Her experience is a real time example of the findings of a 2016 study from the Proceedings of the National Academy of Sciences in which it was revealed that a large percentage of white medical trainees believed that Black people didn’t feel pain like other ethnic groups because of their biological makeup. As a result, “Physicians were more likely to underestimate the pain of Black patients (47%) relative to nonblack patients (33.5%).”
It was announced on Friday, Jan. 22, 2021, that 86-year-old baseball great Henry Aaron had passed away (peacefully in his sleep) after receiving his first of the required two doses of the COVID-19 vaccine. When the news hit, social media chatter exploded among many of my African American friends. The differences between the chatter on our local Yellow Springs discussion groups about COVID-19 vaccines and the comments my friends were sharing were notable because of cultural differences. Memes alluding to the possibilities of any connection between the vaccine and Mr. Aaron’s death were shared. Mr. Aaron, along with civil rights activist and former Ambassador Andrew Young, had been seen one week prior to his death receiving the vaccine at HBCU Morehouse School of Medicine. The vaccine was administered by African American medical staff. The marketing mission seemed pretty straight forward: ease the concerns of a Black community resistant to receiving the vaccine. Demonstrate that the COVID-19 vaccine was safe by showing two highly respected African American elders receiving it to millions of people.

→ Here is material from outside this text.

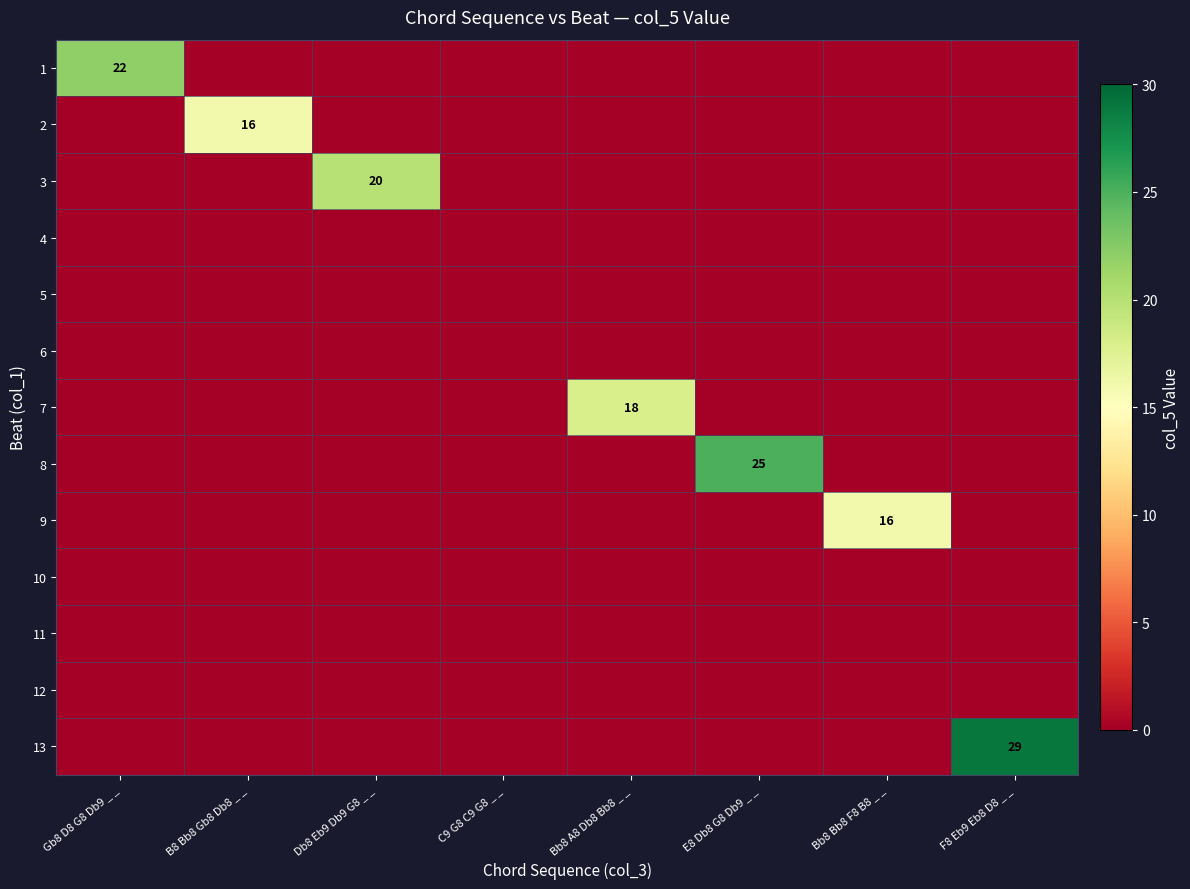

The 3 series shows 11 at Db8 Eb9 Db9 G8 _ _. True or false?

False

Mr. Aaron’s death, beyond being devastating to his family and community, is unfortunately, and perhaps cynically, a public relations nightmare. In fact, we don’t yet know if his death was a result of receiving the vaccine. This is important to emphasize. And witnessing Black healthcare workers receiving or injecting the vaccine isn’t particularly reassuring to some, either. Knowing that a Black doctor helped create one of the vaccines doesn’t move the needle much. A Black nurse named Eunice Rivers Laurie was complicit with white doctors who withheld medical treatment of Black men participating in the Tuskegee Experiment, when 600 men were not told they were participating in a medical study.
Some folks are looking at this history and countless others and actually wondering, “If my ancestors survived the middle passage, racism etc., should I take my chances with COVID?”
These examples and multitudes more cannot be downplayed anymore. This is hot, moist and messy. The United States, because of its own racist behavior, has a marketing problem that cannot be resolved with a couple of public service videos or public media events in which we see prominent people getting vaccinated.
There are African Americans in our community who have received the vaccine or plan to. Some are anxious about mandating vaccines on bodies already taxed with historical bondage. But no one should enter into this process, whether for or against the COVID-19 vaccine, without some understanding that Black people have reason to be cautious despite the urgency of the crisis.